# What to work on
Set out every line of the material below as a Markdown table with the columns Row and Line, numbering the rows and skipping blank lines. Leave the pictures out.

# Stored data
......

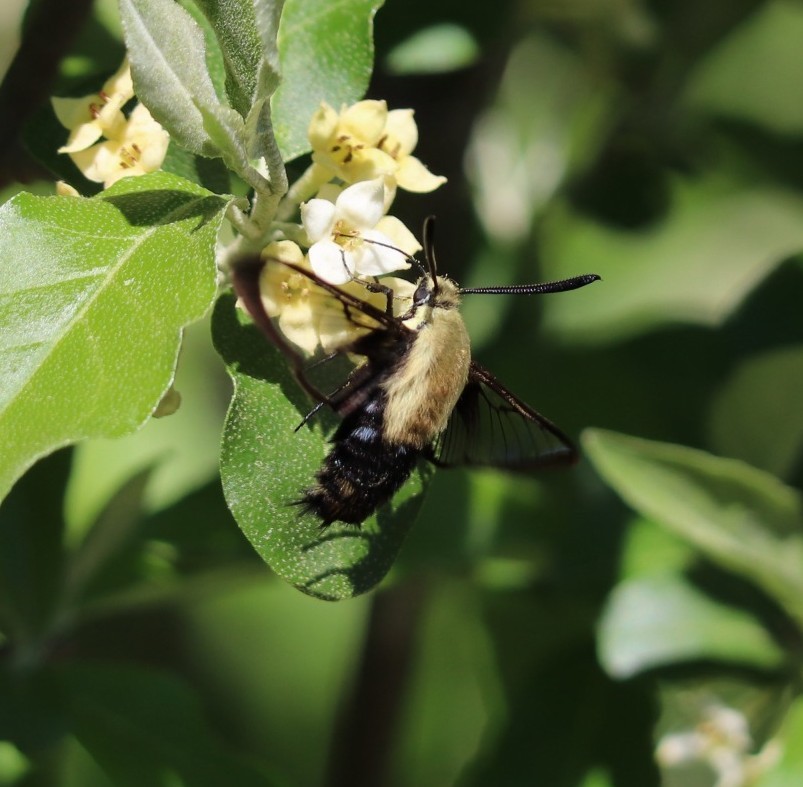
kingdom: Animalia
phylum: Arthropoda
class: Insecta
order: Lepidoptera
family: Sphingidae
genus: Hemaris
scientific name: Hemaris diffinis
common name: Bumblebee moth
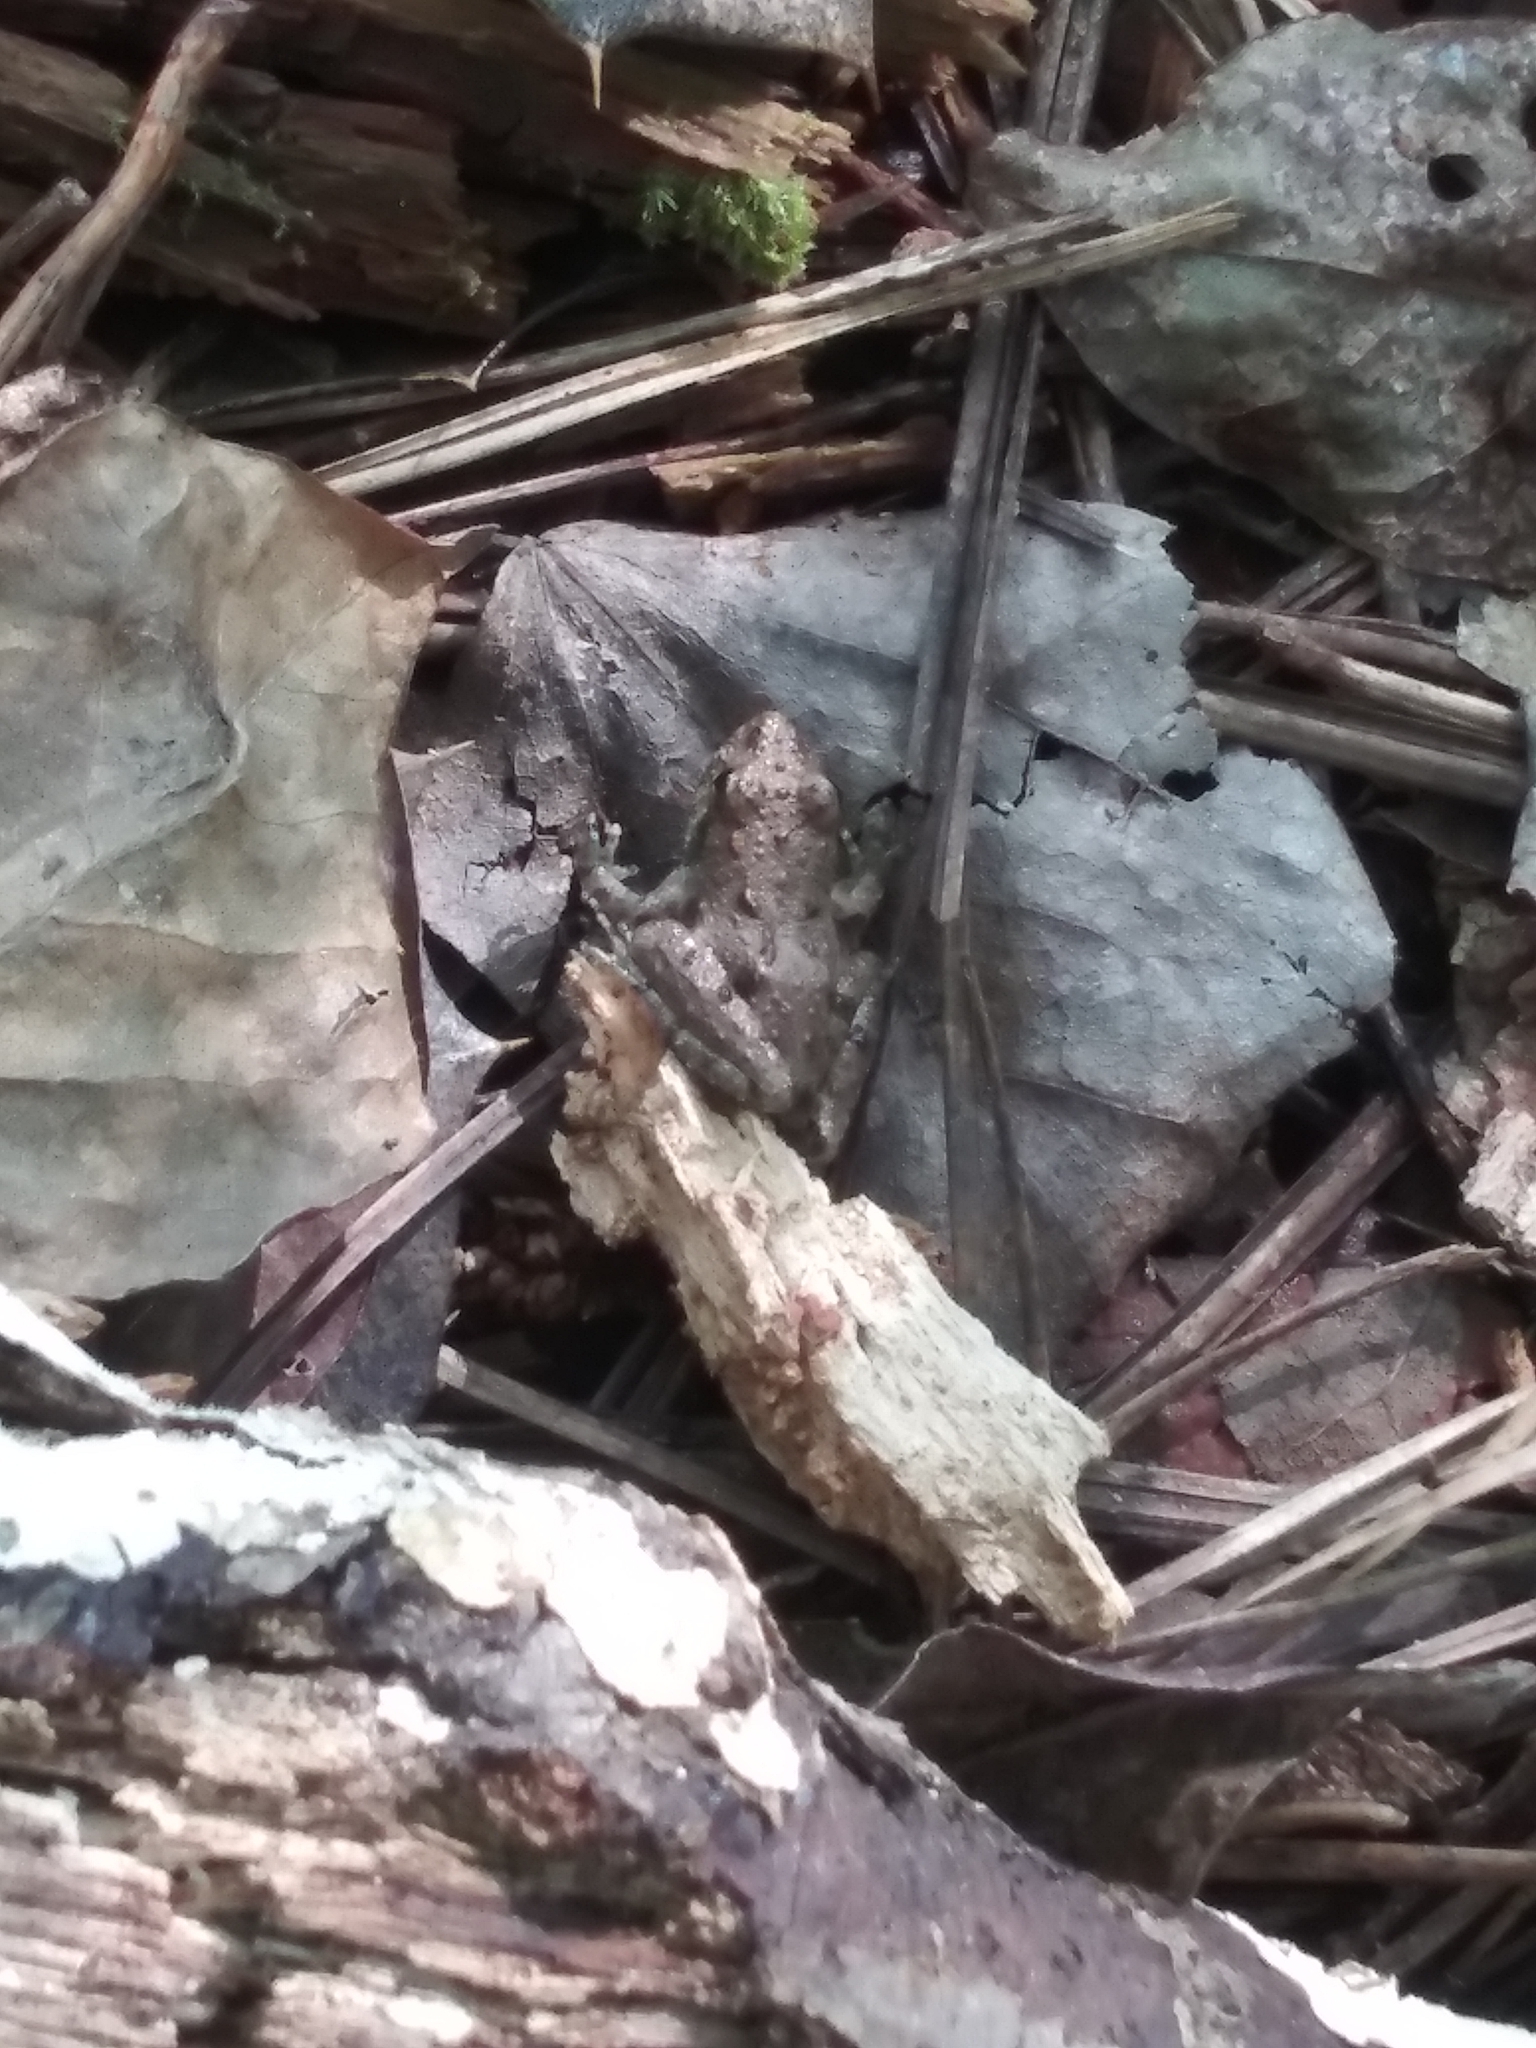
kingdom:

......

# Exercise answer
| Row | Line |
|---|---|
| 1 | kingdom: Animalia |
| 2 | phylum: Arthropoda |
| 3 | class: Insecta |
| 4 | order: Lepidoptera |
| 5 | family: Sphingidae |
| 6 | genus: Hemaris |
| 7 | scientific name: Hemaris diffinis |
| 8 | common name: Bumblebee moth |
| 9 | kingdom: |